Entrevista a viuda de Valdés Tamayo

Juan Carlos Linares Balmaseda
5 de abril de 2007
La Habana
“El gobierno que haga lo que me están haciendo a mí no puede ser bueno”: opina la viuda de Miguel Valdés Tamayo.

Bárbara Elisa Collazo Portillo es la viuda de Miguel Valdés Tamayo; un prestigioso disidente que falleciera el pasado 10 de enero. La pareja tenía dos visados otorgados por las respectivas embajadas de Holanda y Estados Unidos desde el año 2005. Pese a ello, el gobierno de Cuba le retenía el permiso para salir del país al disidente.

Juan Carlos Linares Balmaseda: La perturbación nerviosa en esta joven de 34 años se evidencia en cada expresión de su cuerpo.

Bárbara Elisa Collazo Portillo: “En emigración, que es una entidad del Ministerio del Interior, me dicen que no tienen respuestas de mi caso. Les dije a los funcionarios que me atendieron, que yo pensaba que el objetivo de esa política de retención no era yo, sino con mi difunto esposo, pero parece ser que ahora la represalia es conmigo también”

JCLB: ¿Tú estás dentro del movimiento disidente?

BECP: En absoluto. Yo solo fui la esposa de un disidente muy conocido y querido por sus compañeros. Y no me arrepiento de haber conocido a Miguel. Él fue un buen hombre, un buen esposo y un buen amigo. Cuando cayó preso con 15 años echados me entregué a la causa de atenderlo en todo cuanto podía, lo apoyé y me dediqué a él y a su enfermedad; eso sí.

JCLB: ¿Cómo es tu vida actual?

BECP: En casa no puedo hablar de política porque la Seguridad del Estado tiene amedrentada a mi familia.

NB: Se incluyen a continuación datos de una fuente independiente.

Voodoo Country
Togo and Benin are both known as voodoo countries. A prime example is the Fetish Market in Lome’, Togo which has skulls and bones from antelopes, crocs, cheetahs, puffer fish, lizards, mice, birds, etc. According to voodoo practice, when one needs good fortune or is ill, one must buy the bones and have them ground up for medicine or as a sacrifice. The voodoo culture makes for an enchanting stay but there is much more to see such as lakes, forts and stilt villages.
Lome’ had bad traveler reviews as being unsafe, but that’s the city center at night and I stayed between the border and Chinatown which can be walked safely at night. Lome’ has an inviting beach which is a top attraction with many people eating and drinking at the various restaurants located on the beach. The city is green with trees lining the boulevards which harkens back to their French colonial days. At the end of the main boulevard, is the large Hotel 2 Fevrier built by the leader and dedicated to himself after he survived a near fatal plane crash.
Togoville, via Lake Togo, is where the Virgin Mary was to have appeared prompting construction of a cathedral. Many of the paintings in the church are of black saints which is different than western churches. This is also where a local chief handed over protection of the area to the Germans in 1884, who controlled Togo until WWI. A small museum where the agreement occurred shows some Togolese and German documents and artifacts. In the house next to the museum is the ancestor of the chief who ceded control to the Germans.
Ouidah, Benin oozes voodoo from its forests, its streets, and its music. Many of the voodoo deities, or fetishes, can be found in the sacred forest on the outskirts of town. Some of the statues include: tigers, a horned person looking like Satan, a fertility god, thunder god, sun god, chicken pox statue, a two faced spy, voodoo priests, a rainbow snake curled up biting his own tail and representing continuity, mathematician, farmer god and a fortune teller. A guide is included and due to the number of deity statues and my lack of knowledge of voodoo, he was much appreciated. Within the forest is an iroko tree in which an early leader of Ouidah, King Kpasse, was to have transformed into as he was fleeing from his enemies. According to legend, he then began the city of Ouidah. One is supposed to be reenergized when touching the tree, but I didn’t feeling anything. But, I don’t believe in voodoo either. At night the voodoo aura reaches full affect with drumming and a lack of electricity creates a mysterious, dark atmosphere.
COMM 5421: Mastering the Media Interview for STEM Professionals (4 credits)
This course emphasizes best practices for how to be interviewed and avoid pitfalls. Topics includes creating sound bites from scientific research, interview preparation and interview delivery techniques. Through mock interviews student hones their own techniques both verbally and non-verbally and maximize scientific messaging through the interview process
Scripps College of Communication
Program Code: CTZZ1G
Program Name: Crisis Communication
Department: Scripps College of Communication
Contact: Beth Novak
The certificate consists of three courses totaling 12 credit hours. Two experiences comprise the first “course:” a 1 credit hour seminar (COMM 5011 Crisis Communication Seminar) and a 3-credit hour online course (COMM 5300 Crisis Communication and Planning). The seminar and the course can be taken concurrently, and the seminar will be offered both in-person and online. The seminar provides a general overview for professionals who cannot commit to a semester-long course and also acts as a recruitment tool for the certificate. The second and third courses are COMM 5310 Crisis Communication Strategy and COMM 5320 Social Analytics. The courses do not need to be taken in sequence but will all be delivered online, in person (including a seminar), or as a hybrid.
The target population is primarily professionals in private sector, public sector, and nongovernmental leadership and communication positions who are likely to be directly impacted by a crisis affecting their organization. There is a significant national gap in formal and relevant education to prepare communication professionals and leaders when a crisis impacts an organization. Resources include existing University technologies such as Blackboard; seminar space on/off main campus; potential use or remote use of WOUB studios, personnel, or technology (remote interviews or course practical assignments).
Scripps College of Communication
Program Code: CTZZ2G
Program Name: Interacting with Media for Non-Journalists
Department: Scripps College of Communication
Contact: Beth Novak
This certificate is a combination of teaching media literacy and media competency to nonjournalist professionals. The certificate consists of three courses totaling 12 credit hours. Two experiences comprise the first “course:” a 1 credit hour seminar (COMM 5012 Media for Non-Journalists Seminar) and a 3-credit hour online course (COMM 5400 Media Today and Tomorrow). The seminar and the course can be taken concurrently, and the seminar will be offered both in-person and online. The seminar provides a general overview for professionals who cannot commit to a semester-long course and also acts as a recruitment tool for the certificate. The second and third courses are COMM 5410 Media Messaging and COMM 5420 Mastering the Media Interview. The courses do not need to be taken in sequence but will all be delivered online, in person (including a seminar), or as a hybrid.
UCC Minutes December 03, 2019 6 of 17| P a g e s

Vivo con mi mamá, dos hermanas y tres sobrinos, en un apartamento de una ciudadela que cuenta con sólo dos habitaciones. No queda lugar donde poner las cosas. En casa de mi padre, que era donde yo radicaba oficialmente antes de conocer a Miguel, está mi otra hermana con su hijo. En casa del difunto, el único hermano que le queda en Cuba, es simpatizante del gobierno, y me dijo que no me quería allí. Esta es una casa grande que no la vive él. Esa casa fue una herencia de los padres de ellos, y yo tenía derechos legales a una parte del inmueble por ser la viuda de Miguel, pero yo no quiero problemas. Miguel y yo vivíamos en la parte más pequeña. Por el expediente de refugio de Miguel se fueron además dos hermanas con sus respectivas familias. La casa estaba vacía.

JCLB: ¿Cuéntanos sobre los últimos días de Miguel?

BECP: Él Ingresó el 31 de diciembre ya tarde, por una arritmia severa. Empezó a sudar y a tener fatigas. Allí en el hospital Julio Trigo vomitó y comenzó a recuperarse. El médico que lo recibió me dijo: -Esta vivo por un milagro.
Al rato lo llevaron para terapia intensiva. Tenía que estar estático y le pusieron una sonda. Miguel me dijo que al principio los médicos lo trataban bien. Y que había visto al menos a un agente de la Seguridad del Estado en el hospital. En terapia estuvo cuatro días. Miguel me contó que estando en terapia, en un momento que él estaba medio aletargado el médico le puso, directamente en vena, una dosis que él pensó que era el medicamento cotidiano. Al instante empezó a sentirse mal. Cuando indagué, lo que le habían inyectado era una metrocroplamida, sin haber tenido ningún síntoma de mala digestión ni haberlo solicitado Miguel.

JCLB: ¿Para qué se la pusieron?

BECP: Ahí es donde está la incógnita.

JCLB: ¿Y que sucedió después?

BECP: Que tuvieron que ponerle una inyección directa en la ingle con venadrilina para contrarrestar los efectos de la metrocloplamida. Al cuarto o quinto día lo trasladan a una sala de recuperación de terapia.

JCLB: ¿Qué notaste de anormal en esta sala de recuperación?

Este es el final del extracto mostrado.